Commit bun.lock; use bun install --frozen-lockfile in deploy pipelines.
Run bun test on every pull request; compare results with Node until migration is complete.
Prefer ESM ("type": "module") and web-standard fetch for portability.
Place services behind a reverse proxy for TLS, rate limiting, and request size caps.
Validate request bodies with Zod or similar before database writes; return consistent error shapes.
Enable SQLite WAL and periodic backups for embedded databases; do not treat SQLite as a multi-writer cluster store.
Log structured JSON with request IDs; handle SIGTERM by draining in-flight HTTP before exit.
Re-run native-addon compatibility quarterly as Bun’s Node layer matures.

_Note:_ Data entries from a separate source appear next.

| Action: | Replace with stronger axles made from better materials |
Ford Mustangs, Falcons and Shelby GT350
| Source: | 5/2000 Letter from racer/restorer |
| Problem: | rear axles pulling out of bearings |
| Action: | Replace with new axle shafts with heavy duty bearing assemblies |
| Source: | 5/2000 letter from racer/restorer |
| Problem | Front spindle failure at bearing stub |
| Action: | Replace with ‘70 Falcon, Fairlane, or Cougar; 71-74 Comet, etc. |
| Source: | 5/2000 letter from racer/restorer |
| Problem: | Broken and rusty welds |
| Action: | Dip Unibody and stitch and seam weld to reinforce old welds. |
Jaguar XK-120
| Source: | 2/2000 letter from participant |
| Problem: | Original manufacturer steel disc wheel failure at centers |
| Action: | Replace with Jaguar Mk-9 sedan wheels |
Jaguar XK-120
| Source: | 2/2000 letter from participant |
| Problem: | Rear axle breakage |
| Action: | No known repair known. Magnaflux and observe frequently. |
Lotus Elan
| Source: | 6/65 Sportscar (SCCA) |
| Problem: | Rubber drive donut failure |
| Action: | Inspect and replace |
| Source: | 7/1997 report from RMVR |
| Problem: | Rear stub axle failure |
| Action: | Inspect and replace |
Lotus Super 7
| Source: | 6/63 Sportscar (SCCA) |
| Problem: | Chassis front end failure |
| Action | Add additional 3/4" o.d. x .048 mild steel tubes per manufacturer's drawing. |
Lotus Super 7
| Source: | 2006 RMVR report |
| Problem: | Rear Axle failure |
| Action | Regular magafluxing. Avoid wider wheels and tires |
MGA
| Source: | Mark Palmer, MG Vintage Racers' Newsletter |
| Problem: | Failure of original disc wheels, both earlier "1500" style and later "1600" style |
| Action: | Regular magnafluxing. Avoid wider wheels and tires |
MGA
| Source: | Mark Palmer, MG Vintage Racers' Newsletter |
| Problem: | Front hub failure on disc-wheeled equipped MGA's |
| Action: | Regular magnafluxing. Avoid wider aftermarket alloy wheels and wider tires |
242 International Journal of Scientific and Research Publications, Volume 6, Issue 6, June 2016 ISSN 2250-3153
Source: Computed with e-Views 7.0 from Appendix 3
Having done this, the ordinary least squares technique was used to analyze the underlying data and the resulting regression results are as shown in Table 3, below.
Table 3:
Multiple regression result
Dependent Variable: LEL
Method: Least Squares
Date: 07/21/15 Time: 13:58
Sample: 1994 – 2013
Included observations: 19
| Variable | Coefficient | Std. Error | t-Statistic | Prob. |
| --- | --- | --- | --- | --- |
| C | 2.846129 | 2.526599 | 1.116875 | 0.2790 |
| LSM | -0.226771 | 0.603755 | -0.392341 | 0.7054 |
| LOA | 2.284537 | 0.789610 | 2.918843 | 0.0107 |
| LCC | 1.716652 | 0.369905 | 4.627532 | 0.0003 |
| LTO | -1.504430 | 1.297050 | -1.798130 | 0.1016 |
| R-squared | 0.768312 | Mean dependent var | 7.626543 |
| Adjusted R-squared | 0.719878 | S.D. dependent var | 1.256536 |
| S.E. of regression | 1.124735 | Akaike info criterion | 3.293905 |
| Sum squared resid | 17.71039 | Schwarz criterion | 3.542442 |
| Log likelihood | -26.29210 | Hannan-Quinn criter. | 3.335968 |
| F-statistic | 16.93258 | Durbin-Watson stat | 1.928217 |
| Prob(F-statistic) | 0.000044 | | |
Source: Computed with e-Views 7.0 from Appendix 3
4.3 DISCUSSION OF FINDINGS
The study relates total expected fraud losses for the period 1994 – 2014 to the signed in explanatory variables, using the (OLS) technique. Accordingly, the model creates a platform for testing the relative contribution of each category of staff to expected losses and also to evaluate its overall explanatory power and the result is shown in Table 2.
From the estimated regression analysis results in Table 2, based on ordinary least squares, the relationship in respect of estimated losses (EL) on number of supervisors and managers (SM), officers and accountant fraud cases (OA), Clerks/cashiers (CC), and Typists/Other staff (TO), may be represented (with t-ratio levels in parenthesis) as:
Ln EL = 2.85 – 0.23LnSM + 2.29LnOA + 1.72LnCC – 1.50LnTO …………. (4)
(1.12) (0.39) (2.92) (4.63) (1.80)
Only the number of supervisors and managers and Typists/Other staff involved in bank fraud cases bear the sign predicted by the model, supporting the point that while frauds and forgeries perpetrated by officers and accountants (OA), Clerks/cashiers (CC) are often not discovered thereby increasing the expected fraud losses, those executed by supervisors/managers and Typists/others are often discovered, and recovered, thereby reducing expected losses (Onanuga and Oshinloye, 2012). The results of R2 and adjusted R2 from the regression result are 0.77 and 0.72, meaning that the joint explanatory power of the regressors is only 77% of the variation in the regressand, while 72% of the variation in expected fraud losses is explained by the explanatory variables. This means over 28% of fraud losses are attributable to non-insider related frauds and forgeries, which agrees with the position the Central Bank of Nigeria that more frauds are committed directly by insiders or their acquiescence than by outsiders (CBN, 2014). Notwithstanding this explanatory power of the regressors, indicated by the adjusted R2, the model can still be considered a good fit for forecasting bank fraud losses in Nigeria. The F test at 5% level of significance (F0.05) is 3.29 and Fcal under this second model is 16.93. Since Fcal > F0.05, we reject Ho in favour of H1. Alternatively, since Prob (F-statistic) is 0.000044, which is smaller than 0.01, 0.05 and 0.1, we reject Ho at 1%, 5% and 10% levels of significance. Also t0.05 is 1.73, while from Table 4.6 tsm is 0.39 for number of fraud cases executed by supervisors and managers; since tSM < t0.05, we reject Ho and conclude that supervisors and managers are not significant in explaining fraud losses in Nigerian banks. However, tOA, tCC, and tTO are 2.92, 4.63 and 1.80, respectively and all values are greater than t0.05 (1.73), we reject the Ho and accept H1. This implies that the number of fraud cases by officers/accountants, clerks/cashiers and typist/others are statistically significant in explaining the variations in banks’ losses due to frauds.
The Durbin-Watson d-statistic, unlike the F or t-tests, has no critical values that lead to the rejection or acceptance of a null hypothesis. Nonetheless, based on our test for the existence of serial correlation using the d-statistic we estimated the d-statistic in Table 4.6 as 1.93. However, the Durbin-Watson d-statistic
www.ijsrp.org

Document which services stay on Node LTS and why — avoids accidental unified migrations.

Key takeaways

Bun is an all-in-one JavaScript runtime: package manager, test runner, bundler, and TypeScript executor in one binary.
JavaScriptCore and Zig underpin speed-focused I/O; Node compatibility covers most npm workloads but not all native addons.
bun install, bun test, and Bun.serve replace multiple devDependencies for small services.
Built-in bun:sqlite and password hashing suit embedded-data microservices without compile-time native deps.
Adopt Bun where velocity wins; keep Node LTS where compliance, native modules, or Deno-style sandboxing dominate.